Task item:
Would you restate all the entries exactly, leaving nothing out?

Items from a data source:
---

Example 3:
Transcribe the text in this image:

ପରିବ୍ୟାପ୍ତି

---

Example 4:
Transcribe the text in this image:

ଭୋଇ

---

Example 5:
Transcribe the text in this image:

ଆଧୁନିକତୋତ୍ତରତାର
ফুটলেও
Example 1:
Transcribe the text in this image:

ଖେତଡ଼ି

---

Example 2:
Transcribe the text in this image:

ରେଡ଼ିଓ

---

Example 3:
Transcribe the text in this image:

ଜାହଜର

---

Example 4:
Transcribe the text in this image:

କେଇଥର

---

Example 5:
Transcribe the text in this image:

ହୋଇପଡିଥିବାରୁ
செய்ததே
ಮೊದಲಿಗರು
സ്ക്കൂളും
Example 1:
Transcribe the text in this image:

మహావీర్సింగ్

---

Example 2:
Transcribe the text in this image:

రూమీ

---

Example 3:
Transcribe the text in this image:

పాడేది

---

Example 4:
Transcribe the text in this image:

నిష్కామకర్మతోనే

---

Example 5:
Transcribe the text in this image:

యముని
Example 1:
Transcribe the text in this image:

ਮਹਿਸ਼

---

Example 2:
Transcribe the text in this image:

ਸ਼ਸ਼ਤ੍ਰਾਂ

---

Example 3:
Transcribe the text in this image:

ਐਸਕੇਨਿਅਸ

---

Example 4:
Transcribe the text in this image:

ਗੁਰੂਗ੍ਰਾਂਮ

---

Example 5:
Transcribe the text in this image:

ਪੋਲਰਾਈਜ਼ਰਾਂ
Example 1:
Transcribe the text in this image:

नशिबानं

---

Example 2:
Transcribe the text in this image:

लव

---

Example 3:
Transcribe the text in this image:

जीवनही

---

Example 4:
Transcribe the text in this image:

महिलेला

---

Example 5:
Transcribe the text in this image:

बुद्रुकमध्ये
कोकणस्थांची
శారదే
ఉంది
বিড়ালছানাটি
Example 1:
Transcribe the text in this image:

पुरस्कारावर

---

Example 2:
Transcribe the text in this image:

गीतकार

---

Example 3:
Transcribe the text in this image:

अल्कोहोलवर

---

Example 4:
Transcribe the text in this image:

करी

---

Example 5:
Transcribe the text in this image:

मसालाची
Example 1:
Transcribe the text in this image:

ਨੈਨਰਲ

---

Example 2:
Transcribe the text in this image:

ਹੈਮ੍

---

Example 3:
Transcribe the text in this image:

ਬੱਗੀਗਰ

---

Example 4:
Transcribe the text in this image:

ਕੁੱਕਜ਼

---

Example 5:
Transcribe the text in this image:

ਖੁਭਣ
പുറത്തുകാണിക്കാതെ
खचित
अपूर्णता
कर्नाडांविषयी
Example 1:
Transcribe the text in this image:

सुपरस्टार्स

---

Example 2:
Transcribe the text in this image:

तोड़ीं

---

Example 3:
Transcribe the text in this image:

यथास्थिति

Finished task:
---

Example 3:
Transcribe the text in this image:

ପରିବ୍ୟାପ୍ତି

---

Example 4:
Transcribe the text in this image:

ଭୋଇ

---

Example 5:
Transcribe the text in this image:

ଆଧୁନିକତୋତ୍ତରତାର
ফুটলেও
Example 1:
Transcribe the text in this image:

ଖେତଡ଼ି

---

Example 2:
Transcribe the text in this image:

ରେଡ଼ିଓ

---

Example 3:
Transcribe the text in this image:

ଜାହଜର

---

Example 4:
Transcribe the text in this image:

କେଇଥର

---

Example 5:
Transcribe the text in this image:

ହୋଇପଡିଥିବାରୁ
செய்ததே
ಮೊದಲಿಗರು
സ്ക്കൂളും
Example 1:
Transcribe the text in this image:

మహావీర్సింగ్

---

Example 2:
Transcribe the text in this image:

రూమీ

---

Example 3:
Transcribe the text in this image:

పాడేది

---

Example 4:
Transcribe the text in this image:

నిష్కామకర్మతోనే

---

Example 5:
Transcribe the text in this image:

యముని
Example 1:
Transcribe the text in this image:

ਮਹਿਸ਼

---

Example 2:
Transcribe the text in this image:

ਸ਼ਸ਼ਤ੍ਰਾਂ

---

Example 3:
Transcribe the text in this image:

ਐਸਕੇਨਿਅਸ

---

Example 4:
Transcribe the text in this image:

ਗੁਰੂਗ੍ਰਾਂਮ

---

Example 5:
Transcribe the text in this image:

ਪੋਲਰਾਈਜ਼ਰਾਂ
Example 1:
Transcribe the text in this image:

नशिबानं

---

Example 2:
Transcribe the text in this image:

लव

---

Example 3:
Transcribe the text in this image:

जीवनही

---

Example 4:
Transcribe the text in this image:

महिलेला

---

Example 5:
Transcribe the text in this image:

बुद्रुकमध्ये
कोकणस्थांची
శారదే
ఉంది
বিড়ালছানাটি
Example 1:
Transcribe the text in this image:

पुरस्कारावर

---

Example 2:
Transcribe the text in this image:

गीतकार

---

Example 3:
Transcribe the text in this image:

अल्कोहोलवर

---

Example 4:
Transcribe the text in this image:

करी

---

Example 5:
Transcribe the text in this image:

मसालाची
Example 1:
Transcribe the text in this image:

ਨੈਨਰਲ

---

Example 2:
Transcribe the text in this image:

ਹੈਮ੍

---

Example 3:
Transcribe the text in this image:

ਬੱਗੀਗਰ

---

Example 4:
Transcribe the text in this image:

ਕੁੱਕਜ਼

---

Example 5:
Transcribe the text in this image:

ਖੁਭਣ
പുറത്തുകാണിക്കാതെ
खचित
अपूर्णता
कर्नाडांविषयी
Example 1:
Transcribe the text in this image:

सुपरस्टार्स

---

Example 2:
Transcribe the text in this image:

तोड़ीं

---

Example 3:
Transcribe the text in this image:

यथास्थिति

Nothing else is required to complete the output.